A gradient of ultraviolet light and visible light is just as important as various basking spots and thermal gradients. These should coincide with the thermal gradient to encourage natural behaviours.

 

Everyone needs UVB

 

If this is to be considered baseline satisfactory welfare, then the provision of artificial UVB must become a necessary component of captive husbandry, not just an option. It must become acknowledged that all reptiles need UVB light, not just some.

 

For example, the age-old of argument of, “It’s nocturnal—it doesn’t need UVB,” is rendered redundant when studies testing for a rise in 25-hydroxyvitamin D in nocturnal and crepuscular species such as Burmese Pythons (Python bivittatus), Leopard Geckos (Eublepharis macularius), and Corn Snakes (Pantherophis guttatus) all show a positive correlation between UVB and high 25-hydroxyvitamin D levels.

 

 

 

Why is UVB lighting and Vitamin D3 So Important?

 

UVB (combined with heat) is required for the creation of vitamin D, and in turn, it is required for the healthy function of many associated metabolic processes.
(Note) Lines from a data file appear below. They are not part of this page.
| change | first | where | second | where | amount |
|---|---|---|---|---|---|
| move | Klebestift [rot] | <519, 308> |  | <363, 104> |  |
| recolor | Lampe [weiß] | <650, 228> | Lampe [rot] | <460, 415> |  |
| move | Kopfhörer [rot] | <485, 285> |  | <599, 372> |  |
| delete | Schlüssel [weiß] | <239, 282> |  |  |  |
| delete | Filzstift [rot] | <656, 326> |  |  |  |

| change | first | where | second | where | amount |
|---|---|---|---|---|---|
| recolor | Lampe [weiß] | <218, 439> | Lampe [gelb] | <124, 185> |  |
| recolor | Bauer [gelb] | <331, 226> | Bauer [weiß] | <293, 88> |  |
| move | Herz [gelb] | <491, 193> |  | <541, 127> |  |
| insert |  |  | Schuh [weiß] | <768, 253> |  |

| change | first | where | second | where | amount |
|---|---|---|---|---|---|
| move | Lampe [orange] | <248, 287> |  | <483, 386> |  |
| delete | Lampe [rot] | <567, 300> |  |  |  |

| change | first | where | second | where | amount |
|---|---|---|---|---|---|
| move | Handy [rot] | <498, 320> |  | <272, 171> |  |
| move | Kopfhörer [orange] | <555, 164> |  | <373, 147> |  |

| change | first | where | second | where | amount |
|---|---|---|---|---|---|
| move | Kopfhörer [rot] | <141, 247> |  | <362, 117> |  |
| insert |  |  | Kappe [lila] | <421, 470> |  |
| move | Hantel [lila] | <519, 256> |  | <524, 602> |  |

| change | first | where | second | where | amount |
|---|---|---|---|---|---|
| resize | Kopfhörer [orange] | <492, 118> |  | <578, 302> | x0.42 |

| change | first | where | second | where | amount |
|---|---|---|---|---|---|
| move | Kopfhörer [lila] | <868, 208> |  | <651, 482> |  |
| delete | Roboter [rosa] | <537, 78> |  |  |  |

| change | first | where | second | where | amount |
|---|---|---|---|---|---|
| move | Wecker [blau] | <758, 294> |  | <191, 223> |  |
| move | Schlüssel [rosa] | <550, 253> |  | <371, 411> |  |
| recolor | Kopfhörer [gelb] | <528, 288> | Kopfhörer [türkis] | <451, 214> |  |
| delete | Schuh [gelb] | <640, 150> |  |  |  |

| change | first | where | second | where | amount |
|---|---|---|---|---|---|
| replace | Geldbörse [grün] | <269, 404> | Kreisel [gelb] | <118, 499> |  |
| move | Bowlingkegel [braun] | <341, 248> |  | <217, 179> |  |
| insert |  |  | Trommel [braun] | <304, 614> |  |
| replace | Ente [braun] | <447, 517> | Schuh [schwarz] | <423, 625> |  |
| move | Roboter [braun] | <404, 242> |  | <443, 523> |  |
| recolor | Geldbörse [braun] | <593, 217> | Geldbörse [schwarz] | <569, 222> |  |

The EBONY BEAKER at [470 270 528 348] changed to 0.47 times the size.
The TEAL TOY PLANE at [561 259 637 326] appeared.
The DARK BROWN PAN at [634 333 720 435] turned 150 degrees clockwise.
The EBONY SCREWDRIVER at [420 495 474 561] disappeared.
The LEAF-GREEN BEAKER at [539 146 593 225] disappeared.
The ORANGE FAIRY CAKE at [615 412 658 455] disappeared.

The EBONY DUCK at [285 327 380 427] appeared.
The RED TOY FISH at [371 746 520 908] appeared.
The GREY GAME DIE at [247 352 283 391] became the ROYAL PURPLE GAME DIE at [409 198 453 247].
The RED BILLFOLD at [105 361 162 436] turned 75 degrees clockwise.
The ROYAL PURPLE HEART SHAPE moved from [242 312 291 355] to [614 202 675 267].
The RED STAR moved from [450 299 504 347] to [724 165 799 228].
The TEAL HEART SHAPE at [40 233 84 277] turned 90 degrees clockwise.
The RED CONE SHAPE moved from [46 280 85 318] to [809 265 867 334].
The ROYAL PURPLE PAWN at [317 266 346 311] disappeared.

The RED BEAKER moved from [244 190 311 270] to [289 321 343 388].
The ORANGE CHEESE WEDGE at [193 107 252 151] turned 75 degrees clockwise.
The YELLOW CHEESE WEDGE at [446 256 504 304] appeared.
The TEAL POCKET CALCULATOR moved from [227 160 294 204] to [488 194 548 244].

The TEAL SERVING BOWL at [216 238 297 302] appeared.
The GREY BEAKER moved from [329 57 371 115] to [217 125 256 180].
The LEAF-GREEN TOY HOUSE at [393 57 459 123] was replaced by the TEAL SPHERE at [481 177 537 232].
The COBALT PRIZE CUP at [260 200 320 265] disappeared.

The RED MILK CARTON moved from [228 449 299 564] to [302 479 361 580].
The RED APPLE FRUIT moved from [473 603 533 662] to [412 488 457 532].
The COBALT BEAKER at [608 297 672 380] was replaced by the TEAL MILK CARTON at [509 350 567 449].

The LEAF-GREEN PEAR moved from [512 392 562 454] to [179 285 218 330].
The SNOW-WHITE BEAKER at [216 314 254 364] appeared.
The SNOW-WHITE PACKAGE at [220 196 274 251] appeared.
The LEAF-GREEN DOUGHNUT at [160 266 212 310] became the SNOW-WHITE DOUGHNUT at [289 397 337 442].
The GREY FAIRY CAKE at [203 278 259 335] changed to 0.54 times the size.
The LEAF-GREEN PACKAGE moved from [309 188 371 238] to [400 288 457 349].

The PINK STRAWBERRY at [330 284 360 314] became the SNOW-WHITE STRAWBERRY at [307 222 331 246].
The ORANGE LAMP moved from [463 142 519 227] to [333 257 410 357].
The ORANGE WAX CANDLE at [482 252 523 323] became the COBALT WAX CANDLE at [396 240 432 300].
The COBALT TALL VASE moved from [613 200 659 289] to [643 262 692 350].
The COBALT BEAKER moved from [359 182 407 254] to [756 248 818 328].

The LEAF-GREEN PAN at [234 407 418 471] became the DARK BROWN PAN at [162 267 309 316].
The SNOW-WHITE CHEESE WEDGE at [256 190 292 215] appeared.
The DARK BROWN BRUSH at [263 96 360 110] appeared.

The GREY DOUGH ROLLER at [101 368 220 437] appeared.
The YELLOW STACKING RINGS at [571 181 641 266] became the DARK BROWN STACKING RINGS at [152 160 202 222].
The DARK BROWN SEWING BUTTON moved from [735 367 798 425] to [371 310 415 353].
After getting processed into its usable form by the liver, vitamin D plays essential roles in a reptile’s brain, heart, lungs, kidneys, bones, immune system and digestive system.

 

Additionally, UVB exposure plays an important role in boosting immune response, stimulating beta endorphin production, and increasing pigmentation (colour).

 

UVB lamps are expensive. Why not just give them vitamin D in their food?

 

1.     Because “homemade” vitamin D (from the sun or artificial UVB lights) is more available for the reptile’s body to use, and thus more effective. In one study, corn snakes exposed to UVB had higher (read: healthier) levels of vitamin D than those which had no UVB lighting and only received vitamin D from their food.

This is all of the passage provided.